Data extract

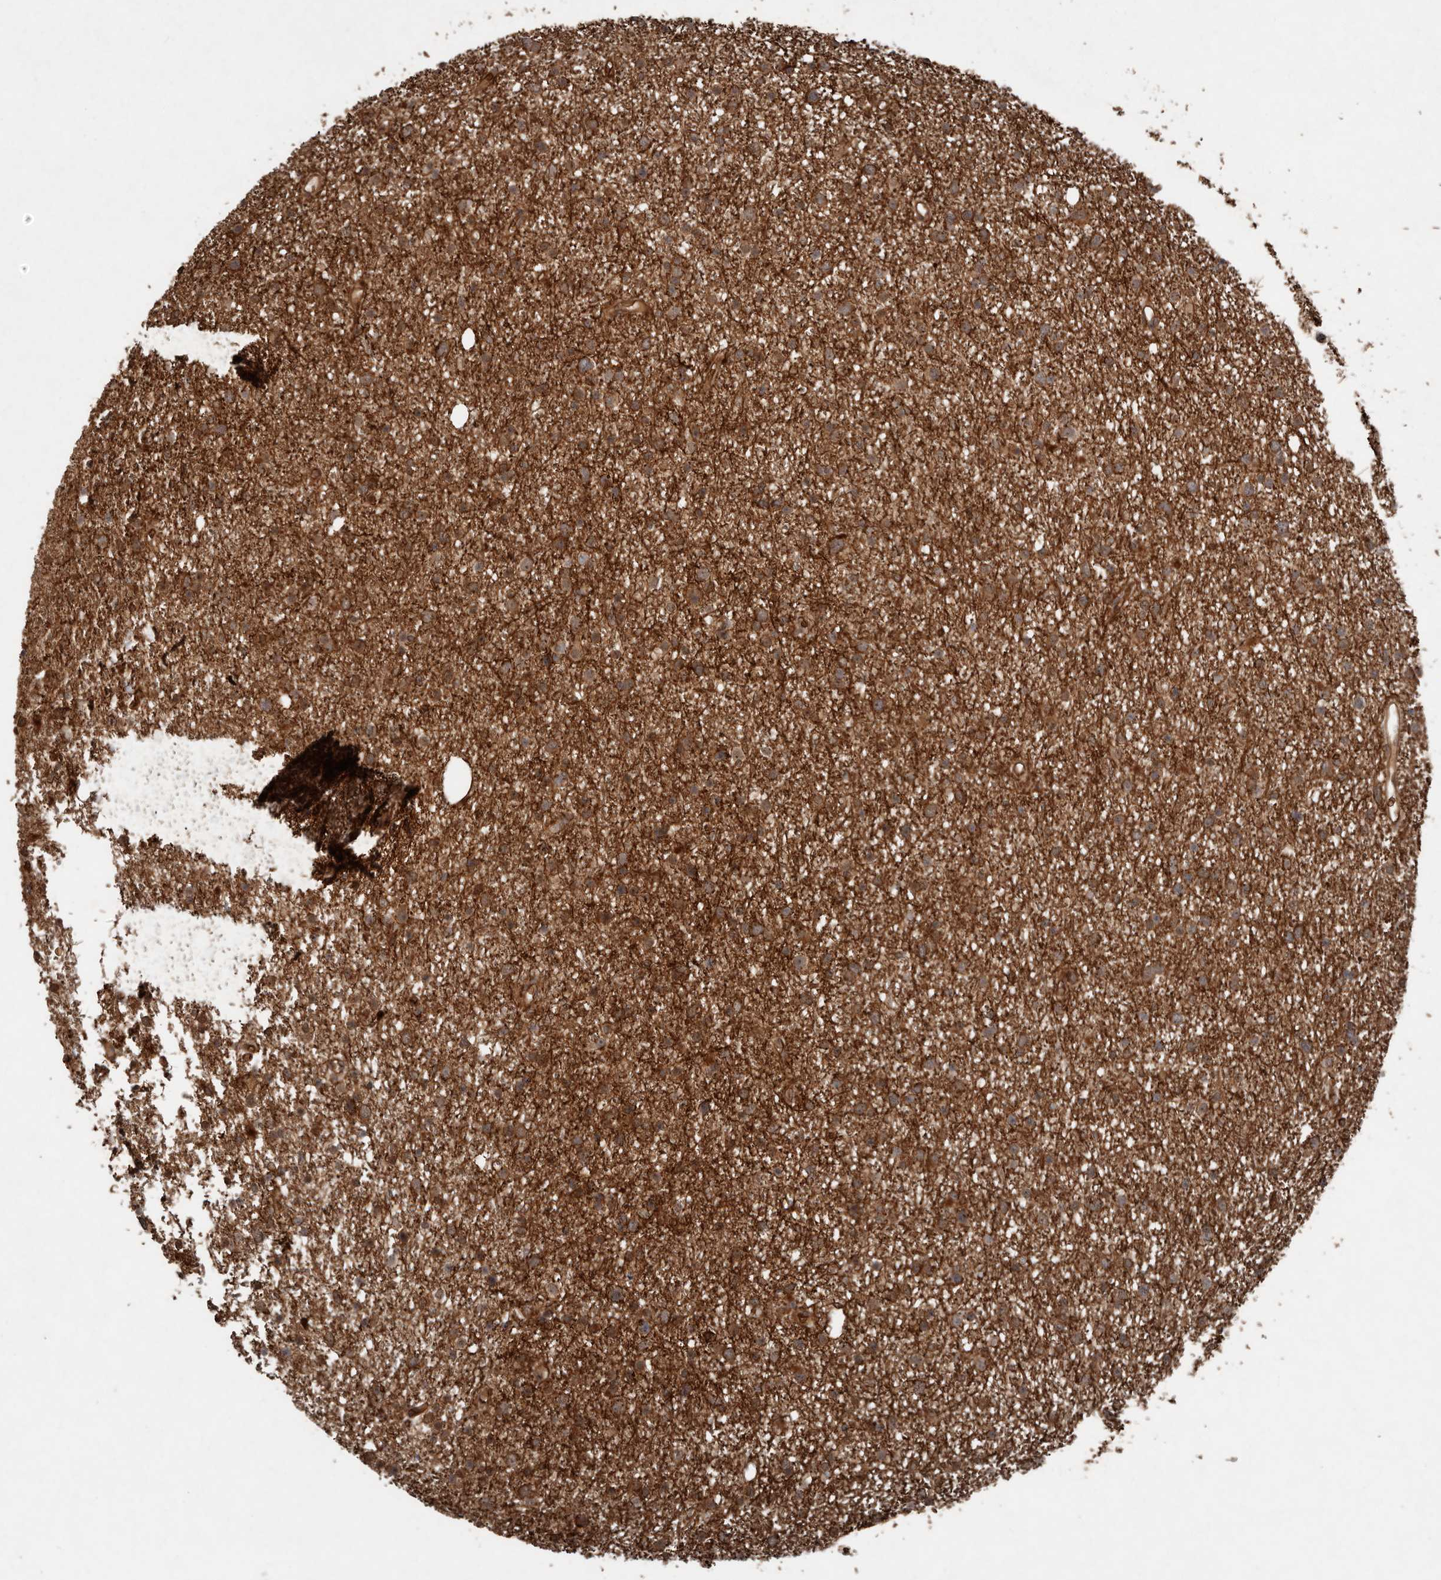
{"staining": {"intensity": "strong", "quantity": ">75%", "location": "cytoplasmic/membranous"}, "tissue": "glioma", "cell_type": "Tumor cells", "image_type": "cancer", "snomed": [{"axis": "morphology", "description": "Glioma, malignant, Low grade"}, {"axis": "topography", "description": "Cerebral cortex"}], "caption": "Glioma stained with DAB IHC exhibits high levels of strong cytoplasmic/membranous staining in about >75% of tumor cells.", "gene": "DIP2C", "patient": {"sex": "female", "age": 39}}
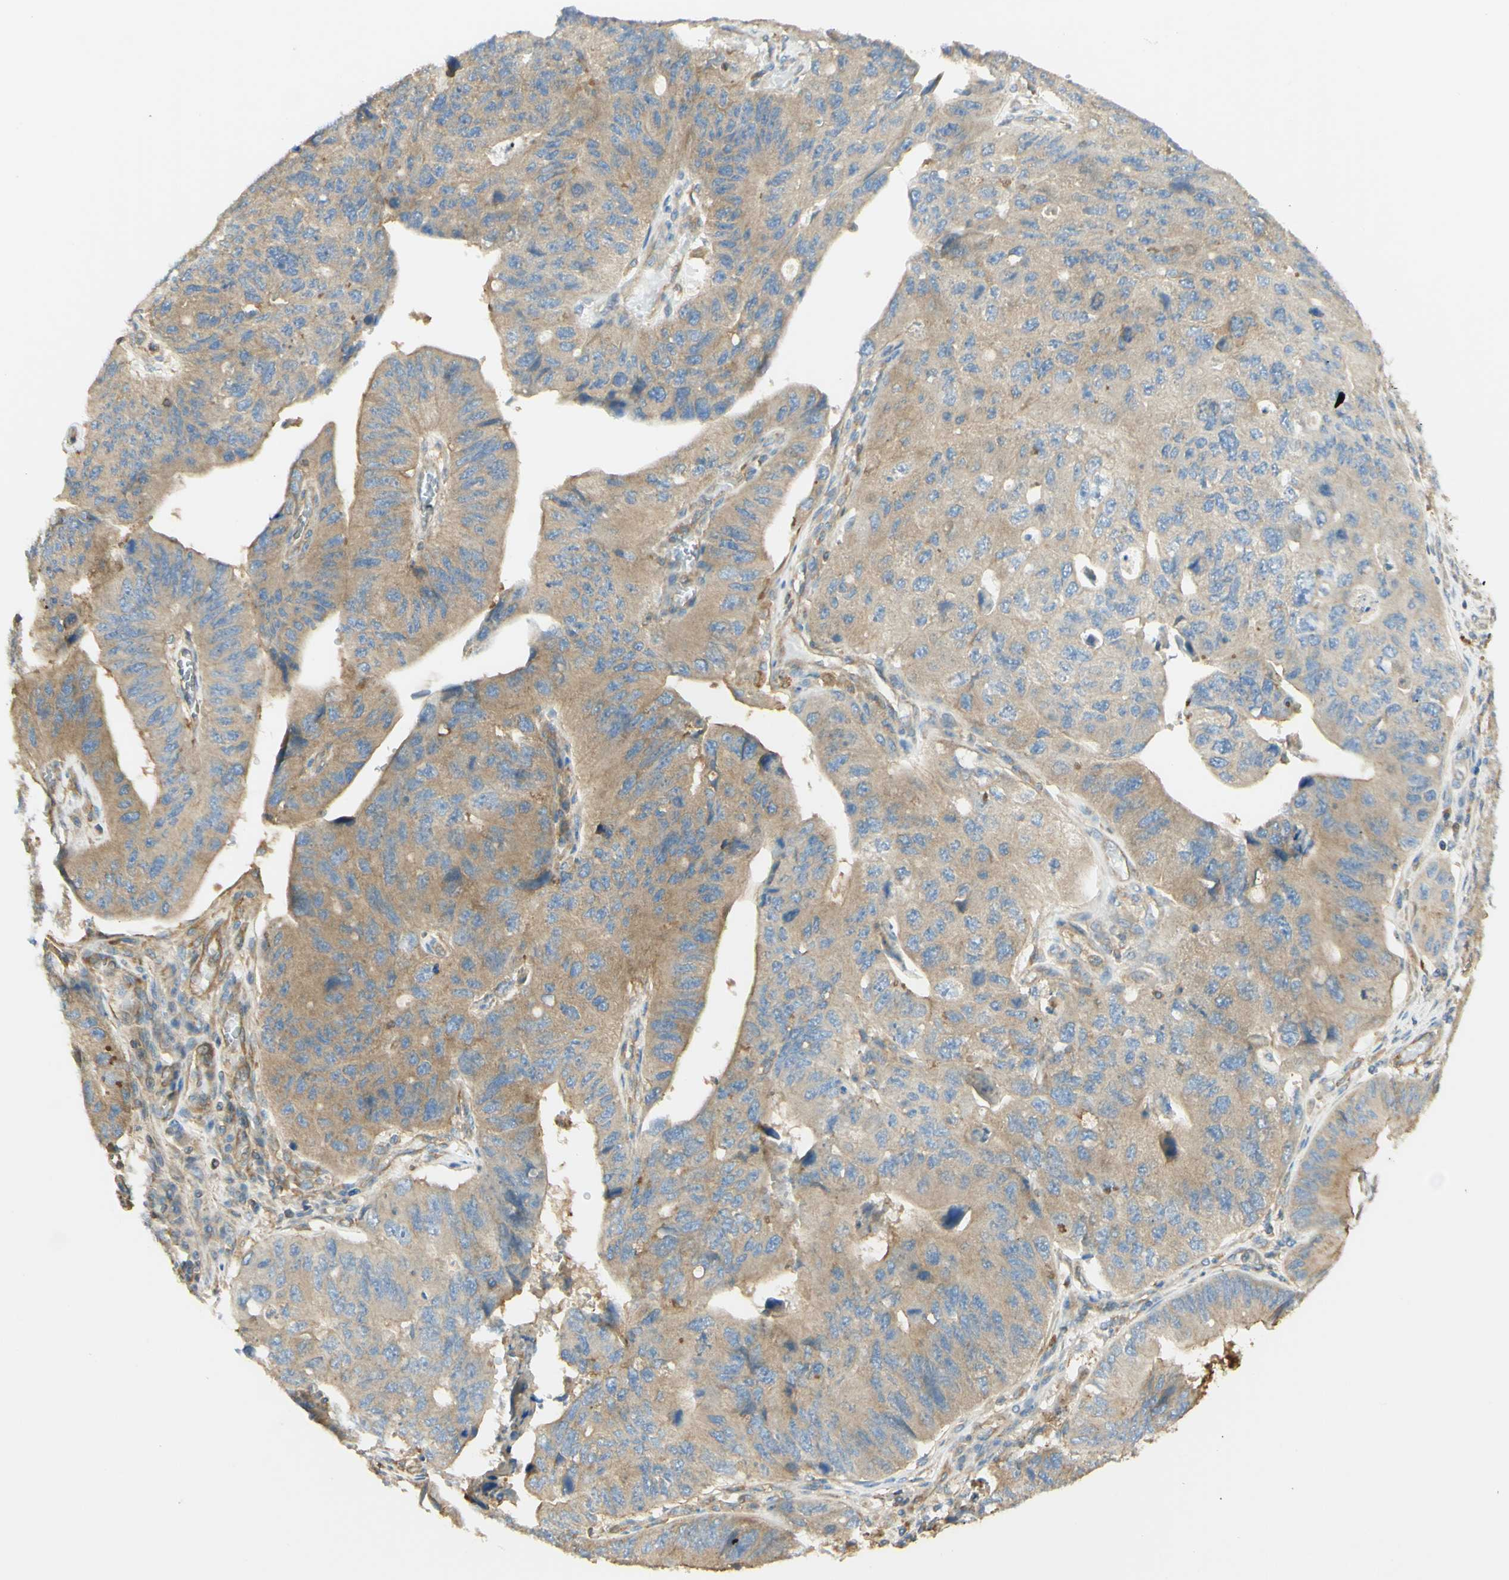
{"staining": {"intensity": "moderate", "quantity": ">75%", "location": "cytoplasmic/membranous"}, "tissue": "stomach cancer", "cell_type": "Tumor cells", "image_type": "cancer", "snomed": [{"axis": "morphology", "description": "Adenocarcinoma, NOS"}, {"axis": "topography", "description": "Stomach"}], "caption": "DAB (3,3'-diaminobenzidine) immunohistochemical staining of human adenocarcinoma (stomach) reveals moderate cytoplasmic/membranous protein expression in about >75% of tumor cells.", "gene": "IKBKG", "patient": {"sex": "male", "age": 59}}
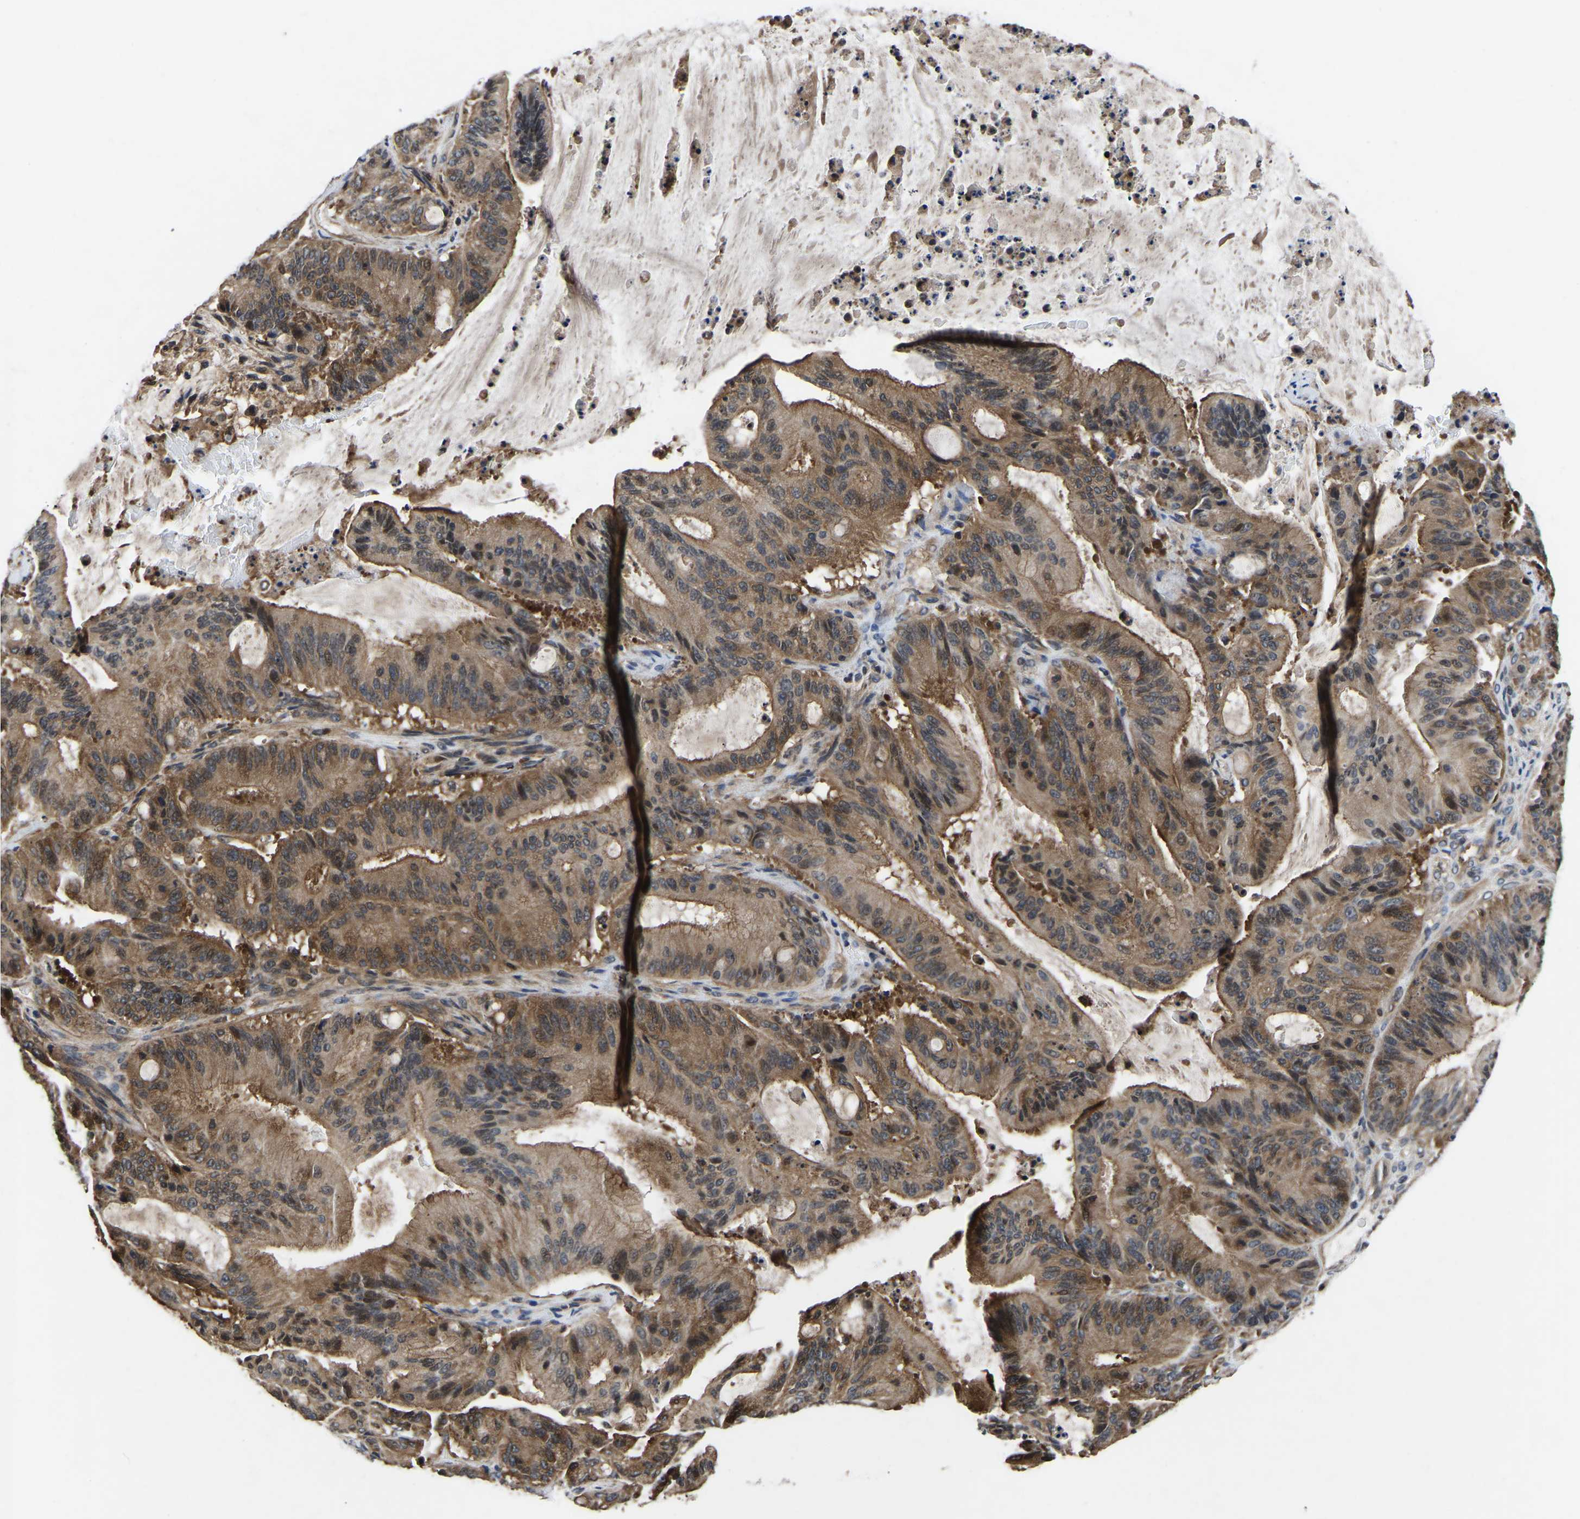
{"staining": {"intensity": "moderate", "quantity": ">75%", "location": "cytoplasmic/membranous"}, "tissue": "liver cancer", "cell_type": "Tumor cells", "image_type": "cancer", "snomed": [{"axis": "morphology", "description": "Normal tissue, NOS"}, {"axis": "morphology", "description": "Cholangiocarcinoma"}, {"axis": "topography", "description": "Liver"}, {"axis": "topography", "description": "Peripheral nerve tissue"}], "caption": "Protein positivity by IHC demonstrates moderate cytoplasmic/membranous positivity in approximately >75% of tumor cells in liver cancer (cholangiocarcinoma). (Stains: DAB in brown, nuclei in blue, Microscopy: brightfield microscopy at high magnification).", "gene": "FGD5", "patient": {"sex": "female", "age": 73}}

About this exercise
Everything in the material above is to be reproduced exactly, pictures aside.

Answer box
{"staining": {"intensity": "strong", "quantity": ">75%", "location": "cytoplasmic/membranous"}, "tissue": "glioma", "cell_type": "Tumor cells", "image_type": "cancer", "snomed": [{"axis": "morphology", "description": "Glioma, malignant, Low grade"}, {"axis": "topography", "description": "Cerebral cortex"}], "caption": "Glioma stained with DAB IHC exhibits high levels of strong cytoplasmic/membranous staining in about >75% of tumor cells.", "gene": "DIP2C", "patient": {"sex": "female", "age": 39}}
{"staining": {"intensity": "moderate", "quantity": ">75%", "location": "cytoplasmic/membranous"}, "tissue": "stomach cancer", "cell_type": "Tumor cells", "image_type": "cancer", "snomed": [{"axis": "morphology", "description": "Adenocarcinoma, NOS"}, {"axis": "topography", "description": "Stomach"}], "caption": "DAB (3,3'-diaminobenzidine) immunohistochemical staining of human adenocarcinoma (stomach) reveals moderate cytoplasmic/membranous protein expression in about >75% of tumor cells.", "gene": "IKBKG", "patient": {"sex": "male", "age": 59}}
{"staining": {"intensity": "moderate", "quantity": ">75%", "location": "cytoplasmic/membranous"}, "tissue": "liver cancer", "cell_type": "Tumor cells", "image_type": "cancer", "snomed": [{"axis": "morphology", "description": "Normal tissue, NOS"}, {"axis": "morphology", "description": "Cholangiocarcinoma"}, {"axis": "topography", "description": "Liver"}, {"axis": "topography", "description": "Peripheral nerve tissue"}], "caption": "Protein positivity by IHC demonstrates moderate cytoplasmic/membranous positivity in approximately >75% of tumor cells in liver cancer (cholangiocarcinoma). (Stains: DAB in brown, nuclei in blue, Microscopy: brightfield microscopy at high magnification).", "gene": "FGD5", "patient": {"sex": "female", "age": 73}}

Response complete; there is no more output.